The Information Commissioner’s Office (ICO) recently published a summary report of its fact finding forum on data protection issues arising from advertising technology (adtech). Adtech is a term commonly used to refer to all technologies, software and services used for delivering and targeting online advertisements.
The ICO compiled responses from over 2,300 participants in an online survey, and conducted fieldwork with more than a hundred stakeholders (publishers, advertisers, start-ups, adtech firms, lawyers and citizens). The ICO highlighted three key challenges of adtech: (i) transparency, (ii) lawful basis and (iii) security.
(i) Lack of transparency
One of the key findings of the forum was the consumers’ lack of understanding of online advertising and Real Time Bidding (RTB). Most respondents were unclear about how RTB works, how their data is used and how adverts are funded. This was evident when comparing their answers before and after they were provided with a description of adtech.

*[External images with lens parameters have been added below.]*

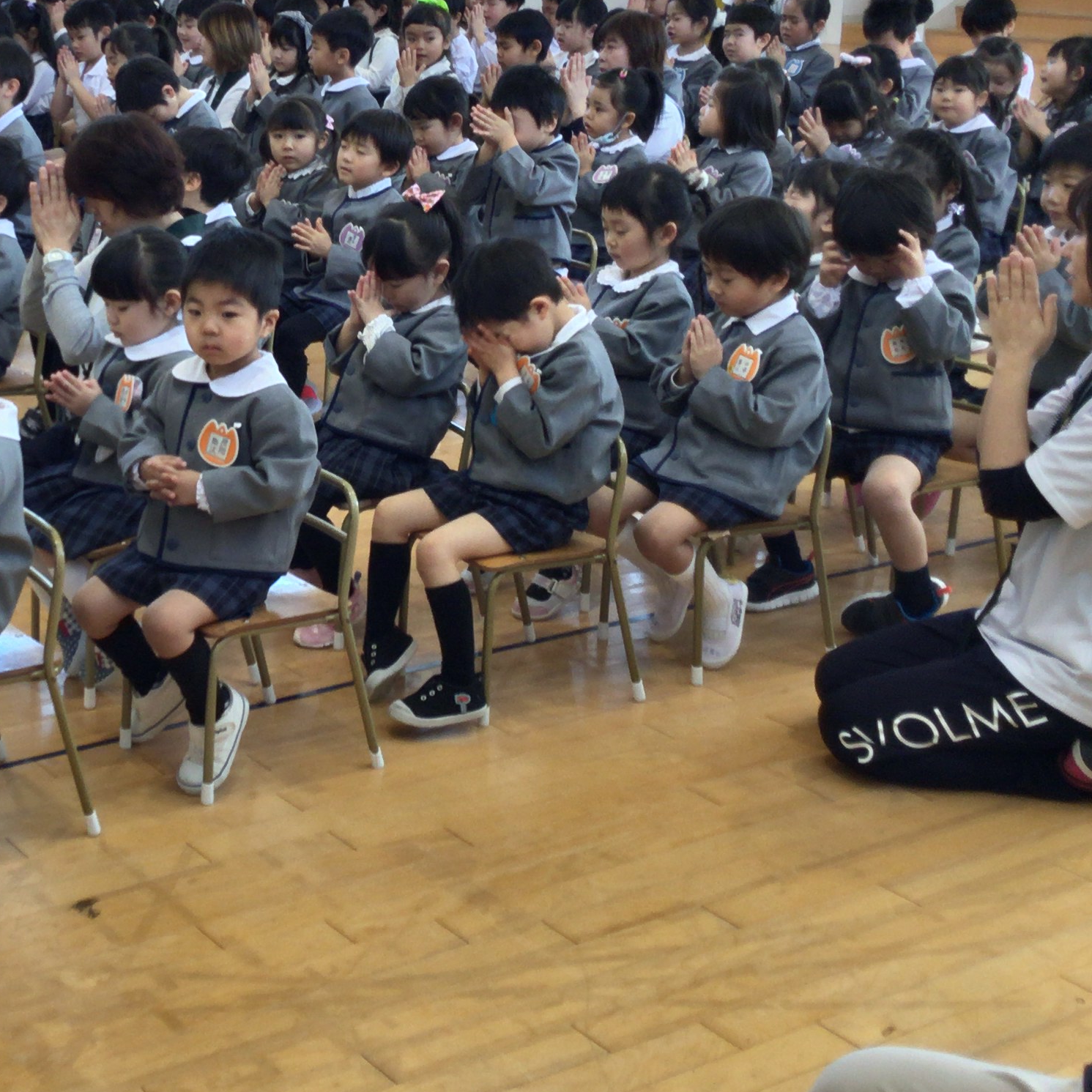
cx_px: 155
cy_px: 362
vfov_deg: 28.4
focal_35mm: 60
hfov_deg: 27.8
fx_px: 2141
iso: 25
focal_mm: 3.3
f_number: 2.4
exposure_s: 1/30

One of the questions in the online survey was “How acceptable is it that some websites display adverts in return for the websites being used for free?” Before explaining adtech, 63 per cent of users responded that it was acceptable how adverts fund contents, and 54 per cent preferred to see adverts that are relevant to them. However, half of the respondents did not recall seeing any explanation on websites on how adverts are personalised (this would normally appear as a ‘cookies’ notice to be accepted to continue browsing on a webpage).
The respondents then received an explanation of how adtech works, clarifying that when you visit a website, certain information may be collected by the website and merged with other information about you. This will then be shared (via third party intermediaries) with advertisers who then bid against each other to display their advert to you. This process will happen in an instant. Unsurprisingly, upon receiving this explanation, the number of respondents considering the acceptability of how their data is shared fell dramatically to 36 percent.
The lack of transparency also became clear as the majority of respondents thought that their browsing history, purchase history and location were the main types of information used to generate adverts when, in fact, gender, device identifiers, IP addresses, year of birth and unique user ID codes are also shared with advertisers.
(ii) Lawful basis
The lawful basis required under GDPR to process personal data in the RTB process was also debated, in particular the reliance on consent. Publishers argued that the more visible the consent mechanisms, the more this encouraged users to click ‘no’. This would tilt the balance in favour of bigger industry players, who obtain consent through social media platforms, to then “sweep up the revenue”. On the other hand, consent ought to be treated with caution as not many users usually understand what they are really consenting to.
Stakeholders also considered the importance of preserving security between the various controllers and processors in an RTB bid request, especially given the lack of control over where personal data is shared. Others also pointed to data in RTB being used for negative targeting, hence more needed to be done to protect data subjects, especially vulnerable groups such as children.
Comment – change on the horizon?
Despite the obvious tensions between adtech and data protection, stakeholders appear prepared to have constructive discussions to reach a consensus to improve the system, especially for consumers. The ICO is set to use the findings of this investigation and take imminent action to align the increasingly sophisticated advertising technology with today’s legislative framework.